The new Binge On unlimited video streaming service, announced at T-Mobile's Un-carrier X event, is for customers with 3GB data plans and up.
T-Mobile customers will now get free unlimited video streaming on their devices—which won't count against their data plans—as long as they pay for the company's Simple Choice cellular plans with 3GB of data or more per line.
The free unlimited "Binge On" video streaming capability is part of T-Mobile's Un-carrier X announcements that were unveiled in Los Angeles on Nov. 10 as part of the company's ongoing efforts to bump up its services to customers.
Under Binge On, customers with qualifying data plans will be able to stream video content from some 24 content providers to start, including HBO, Hulu, Netflix, Showtime, Sling TV, Starz, WatchESPN and more, all without using the data in their monthly plans. The video streaming will be provided at 480p DVD quality, and will be optimized to use one-third of the bandwidth that's normally required for video, according to the company.
"Only T-Mobile would find a way for customers to watch unlimited HBO, Hulu, Netflix, Sling TV and more … without eating into their LTE data, while [Verizon and AT&T are] squeezing consumers with overage fees and over-buying," T-Mobile CEO John Legere said in a statement. "T-Mobile is un-leashing entertainment and giving customers exactly what they want."
In addition to the free streaming video capabilities, the company also announced that it is doubling the included data in customers' Simple Choice plans without raising their monthly bills.
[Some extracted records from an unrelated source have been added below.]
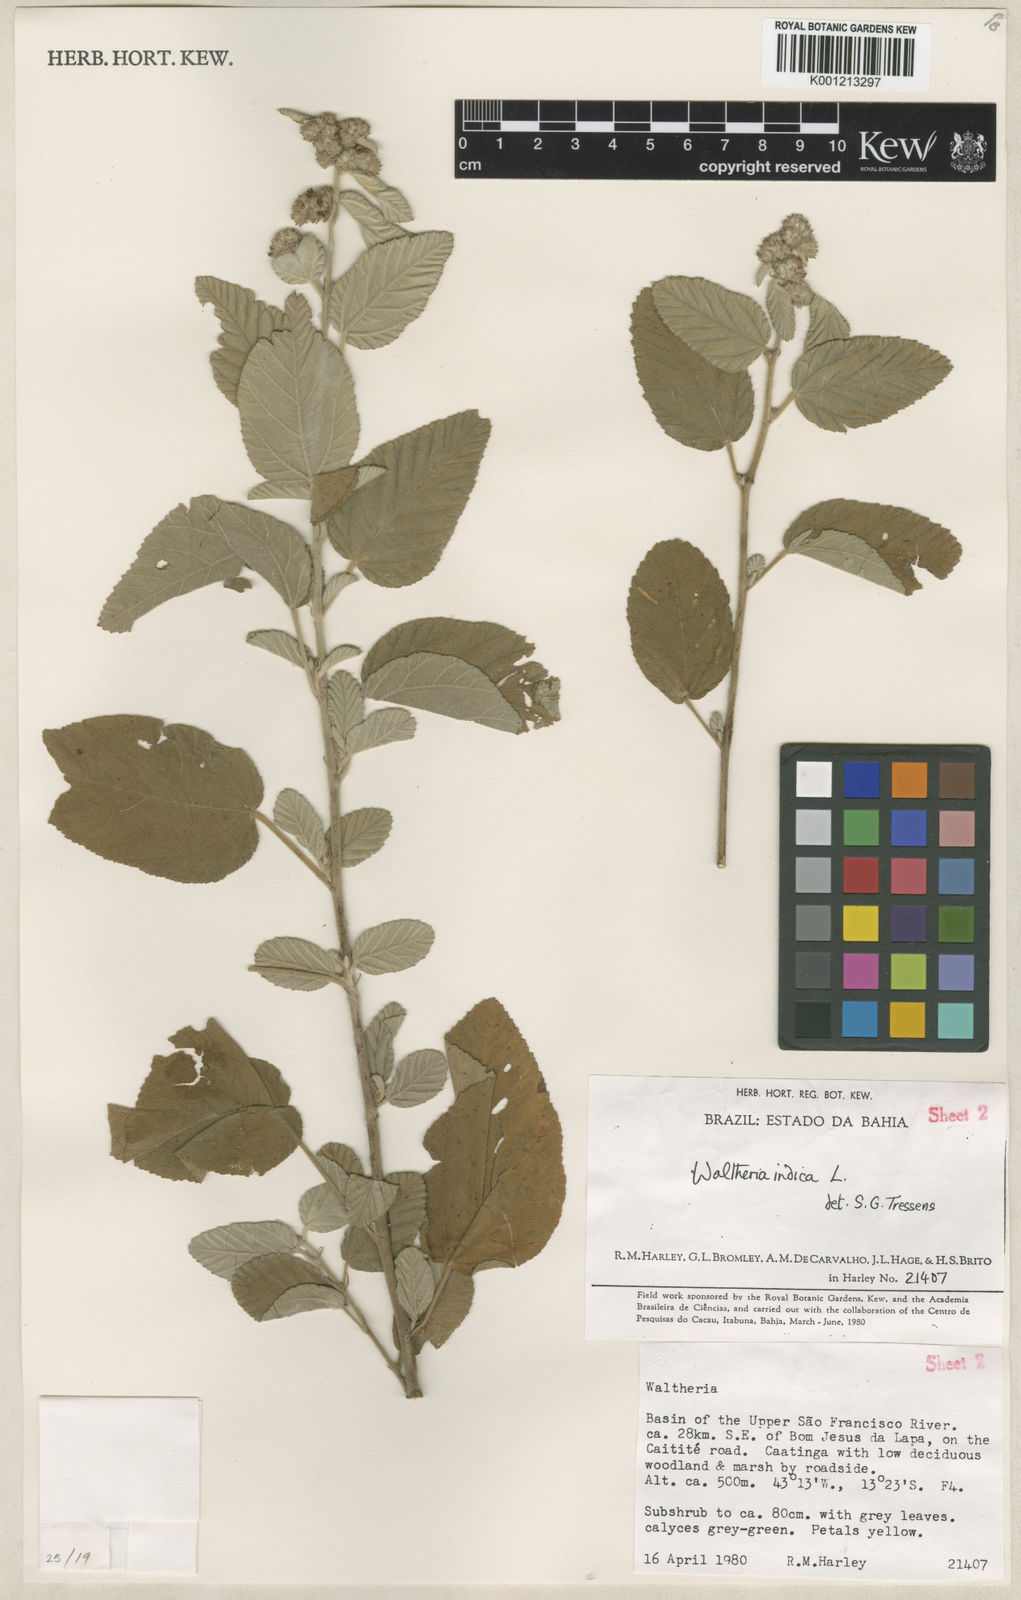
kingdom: Plantae
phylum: Tracheophyta
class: Magnoliopsida
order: Malvales
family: Malvaceae
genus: Waltheria
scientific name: Waltheria indica
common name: Leather-coat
Customers who now pay for 1GB of data each month will get 2GB of data, while those who buy 2GB will get 4GB and so on, according to the company.
"Everything started with Simple Choice" back in 2013, Legere said in a live stream at the Un-carrier X event. "Today we're going to amp it up."
For a limited time, the company is offering a family plan with four lines of service for $120 with 6GB of data each, with no sharing required.
"Sharing is evil," said Legere. "People hate sharing their data. Sharing data equals overages and over-buying."
The new data upgrades will take effect on Nov. 15, while existing T-Mobile customers will get Binge On starting Nov. 19.
New and existing customers with data plans under 3GB per month will still benefit from the optimized video that uses less data capacity, but they will not get free unlimited video streaming as part of their plans.
The Binge On free streaming video feature is open to any streaming video provider who meets T-Mobile's technical requirements, and is free for video content providers to join, according to T-Mobile.
"With Binge On, no one pays—not the customers, not the video streaming services—and everyone wins," said Legere.
Legere said the company is making the move to free unlimited video streaming because customers are using more mobile data than ever before and are seeking cellular plans that allow them to use it without higher fees and overage charges.
Business users also are getting the double data offer from T-Mobile for their phones and employee phones under the new upgrades, according to the company.
Bill Menezes, an analyst with Gartner, told eWEEK
that T-Mobile's free streaming video initiative is notable, but that it could create similar net neutrality concerns that were raised about the company's Music Freedom free music streaming program in June 2014.
"There were questions at that point," he said. "For a smaller start-up outfit, it could make it discriminatory" because they might not be able to meet T-Mobile's technical requirements to participate. "So the big question is who they might be and how many other video providers will be added to their list."
Several major omissions are already notable—including ABC, CBS, NBC and Fox network programming—which could also bring up concerns, said Menezes. Amazon Prime Video and YouTube are also not part of Binge On, which is interesting, he said.
"Are there other things where there has to be some type of business relationship to be part of it? If there is, then that raises questions about net neutrality," he said.
In addition, Menezes said he's not sure about how all of this streaming video will end up affecting T-Mobile's cellular network. "They say they are only streaming at 480p, but what will be the experience on the T-Mobile network if lots of people do this? That's not going to be known until the rubber hits the road."
T-Mobile likes to call itself the Un-carrier because it says it does the things that traditional carriers won't try. In the last few years, T-Mobile's Un-carrier events have ended mobile contracts for consumers, removed overage charges and brought more innovations for customers.